(Page images and extracted text)
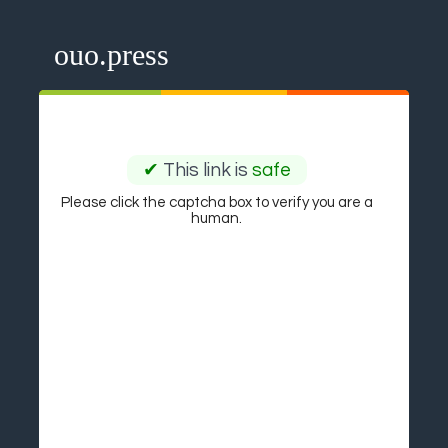
ouo.press
✔
This link is
safe
Please click the captcha box to verify you are a
human.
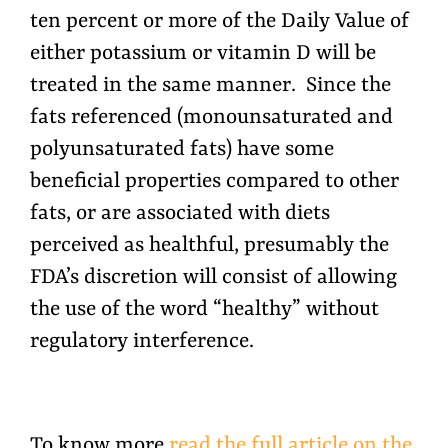
ten percent or more of the Daily Value of
either potassium or vitamin D will be
treated in the same manner. Since the
fats referenced (monounsaturated and
polyunsaturated fats) have some
beneficial properties compared to other
fats, or are associated with diets
perceived as healthful, presumably the
FDA’s discretion will consist of allowing
the use of the word “healthy” without
regulatory interference.
To know more
read the full article on the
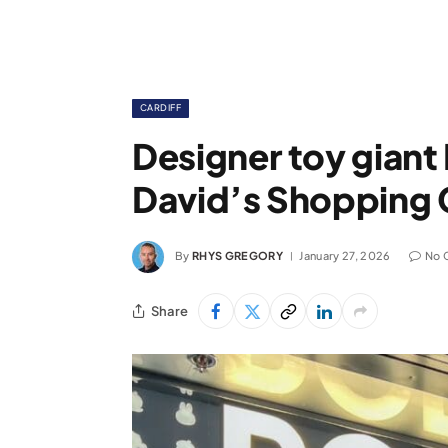
CARDIFF
Designer toy giant
David’s Shopping 
By
RHYS GREGORY
January 27, 2026
No 
Share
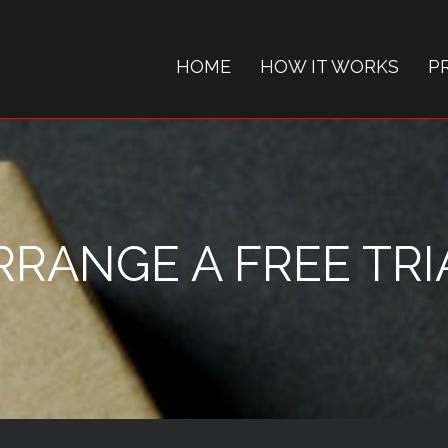
HOME
HOW IT WORKS
P
RRANGE A FREE TRI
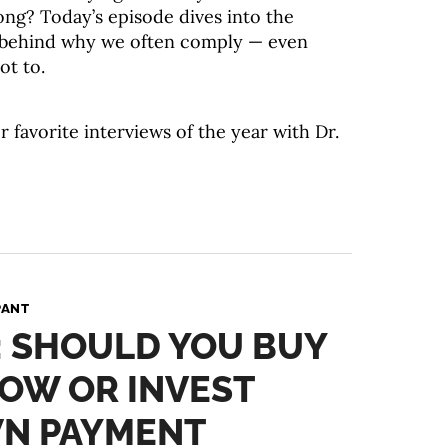
ong? Today’s episode dives into the
 behind why we often comply — even
ot to.
r favorite interviews of the year with Dr.
PANT
: SHOULD YOU BUY
OW OR INVEST
N PAYMENT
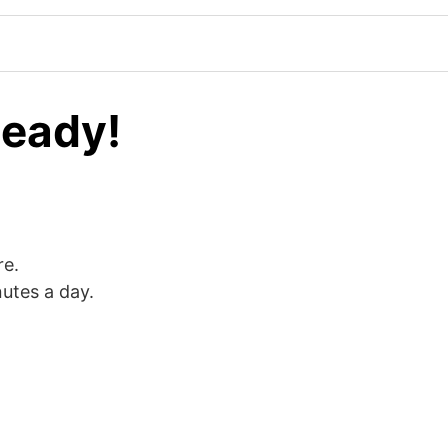
Ready!
re.
nutes a day.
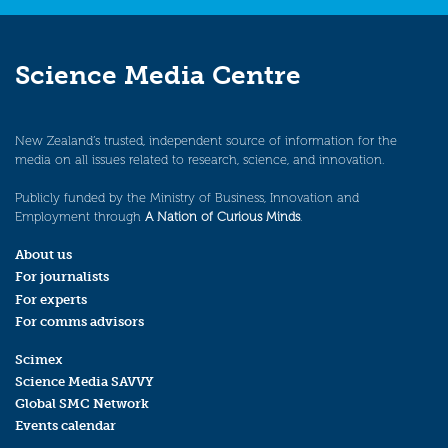
Science Media Centre
New Zealand’s trusted, independent source of information for the
media on all issues related to research, science, and innovation.
Publicly funded by the Ministry of Business, Innovation and
Employment through
A Nation of Curious Minds
.
About us
For journalists
For experts
For comms advisors
Scimex
Science Media SAVVY
Global SMC Network
Events calendar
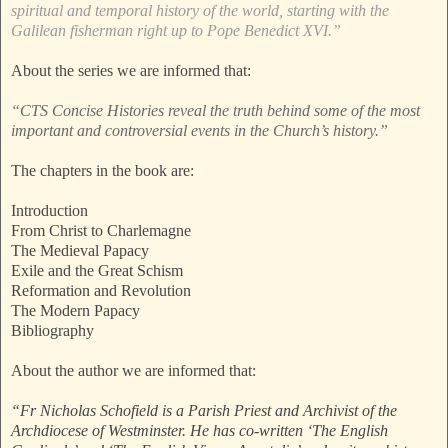
spiritual and temporal history of the world, starting with the
Galilean fisherman right up to Pope Benedict XVI.”
About the series we are informed that:
“CTS Concise Histories reveal the truth behind some of the most
important and controversial events in the Church’s history.”
The chapters in the book are:
Introduction
From Christ to Charlemagne
The Medieval Papacy
Exile and the Great Schism
Reformation and Revolution
The Modern Papacy
Bibliography
About the author we are informed that:
“Fr Nicholas Schofield is a Parish Priest and Archivist of the
Archdiocese of Westminster. He has co-written ‘The English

WORK ORDER
Scan the lines above for the word "fats", then copy each line that has it.

TASK SOLUTION
fats referenced (monounsaturated and
polyunsaturated fats) have some
fats, or are associated with diets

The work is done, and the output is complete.